- **Task objective**:
Omit every picture. Return all other data as it stands.

- **Material provided**:
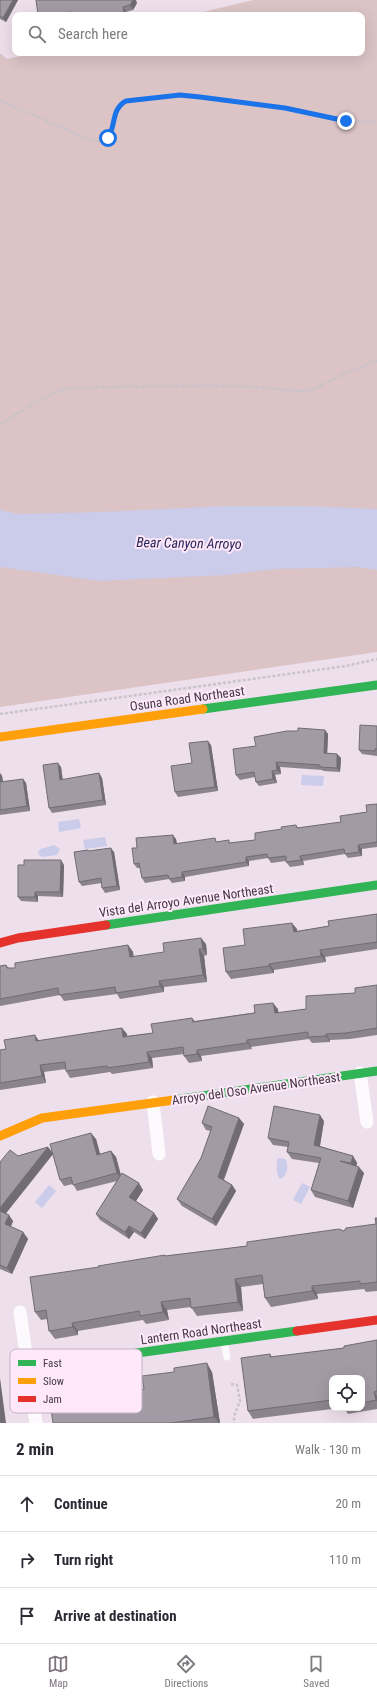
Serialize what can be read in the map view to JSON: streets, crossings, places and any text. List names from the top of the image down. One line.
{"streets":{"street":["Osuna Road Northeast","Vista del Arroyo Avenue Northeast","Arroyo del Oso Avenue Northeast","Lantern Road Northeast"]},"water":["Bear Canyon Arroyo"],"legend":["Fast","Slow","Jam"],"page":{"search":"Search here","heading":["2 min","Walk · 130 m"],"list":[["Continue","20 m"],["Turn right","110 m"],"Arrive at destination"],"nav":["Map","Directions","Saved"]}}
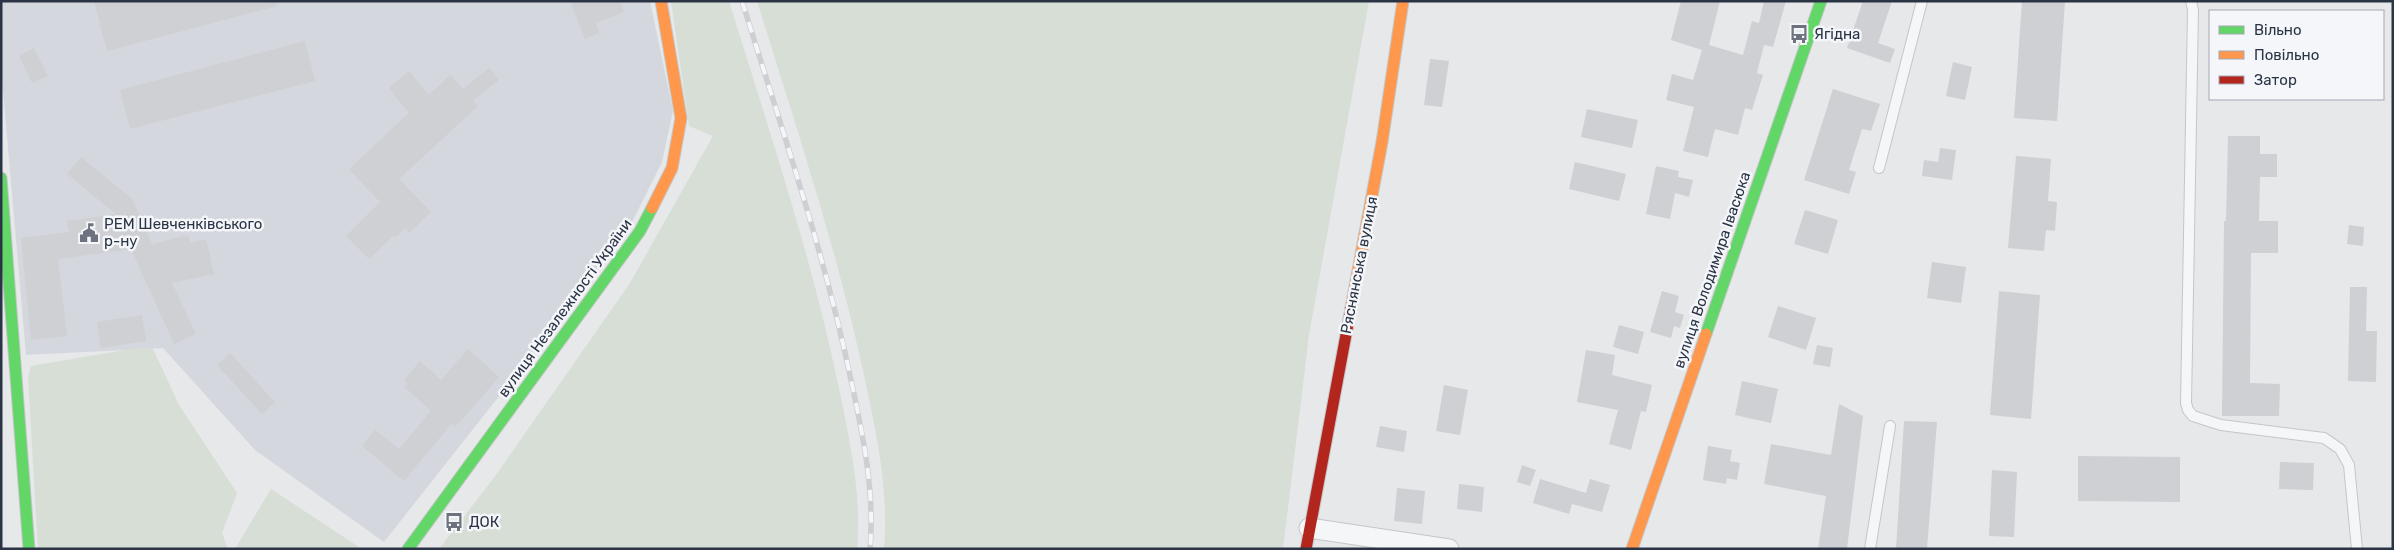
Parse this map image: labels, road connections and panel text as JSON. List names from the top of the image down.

- **Written reply**:
Serialize what can be read in the map view to JSON: streets, crossings, places and any text. List names from the top of the image down. One line.
{"streets":{"street":["Osuna Road Northeast","Vista del Arroyo Avenue Northeast","Arroyo del Oso Avenue Northeast","Lantern Road Northeast"]},"water":["Bear Canyon Arroyo"],"legend":["Fast","Slow","Jam"],"page":{"search":"Search here","heading":["2 min","Walk · 130 m"],"list":[["Continue","20 m"],["Turn right","110 m"],"Arrive at destination"],"nav":["Map","Directions","Saved"]}}
Parse this map image: labels, road connections and panel text as JSON. List names from the top of the image down.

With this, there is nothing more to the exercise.